In my life I’ve also been called “sensitive,” “hyper-sensitive,” and, my favorite, “ultra-sensitive.” The first term is a compliment, usually, or at least a simple observation. Poets are sensitive. Mothers are sensitive. It’s good to be sensitive in these ways. But the second two are slights and they always both sting and irritate. You feel too much. What’s the matter with you?
It’s hard, sometimes, not to wonder. It’s hard not to wish for fewer feelings, for easier detachment, less propensity to fling myself head-long at my desire.
Is it possible to imagine oneself into a new job, a new city, a new life? Is it possible to imagine it too well? I think the answer is probably yes on both counts, and my task (as always) is going to be to find the fulcrum between desire and detachment that keeps me healthy (i.e., not nauseated and filled with anxiety as the interview approaches and passes) while also honoring the whole-heart-open-and-vulnerable quality that has always defined me.
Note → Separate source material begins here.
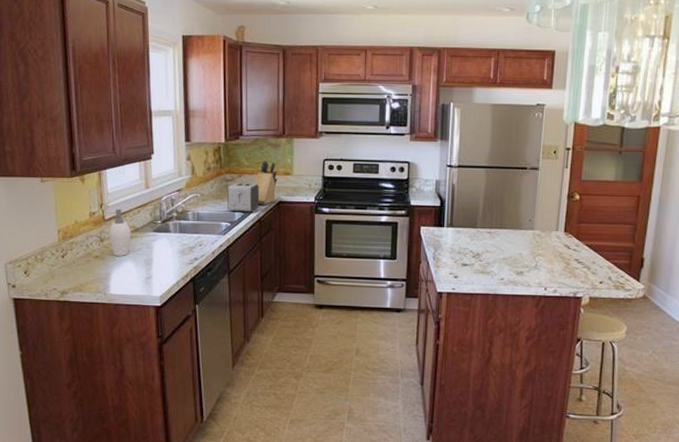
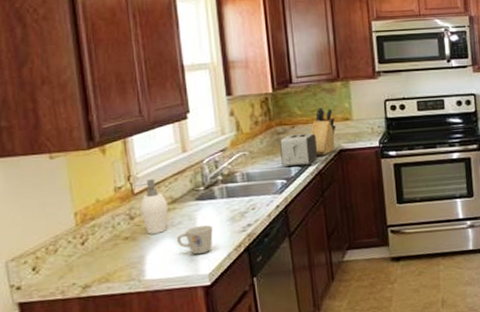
mug: none [136,253,166,279] -> present [176,224,213,255]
And which, even with the complications it brings, is something I quite like about me.
Maybe I need to reclaim the epithet? Don some fabulous purple tights, my Docs (of course), a bedazzled cape and pair of movie star sunglasses, et voila! It’s Ultra Sheila! Able to impress interviewers, land dream jobs and draw people of all walks into her heart with a sob and a (too) fragile smile… all within ten minutes of knowing her!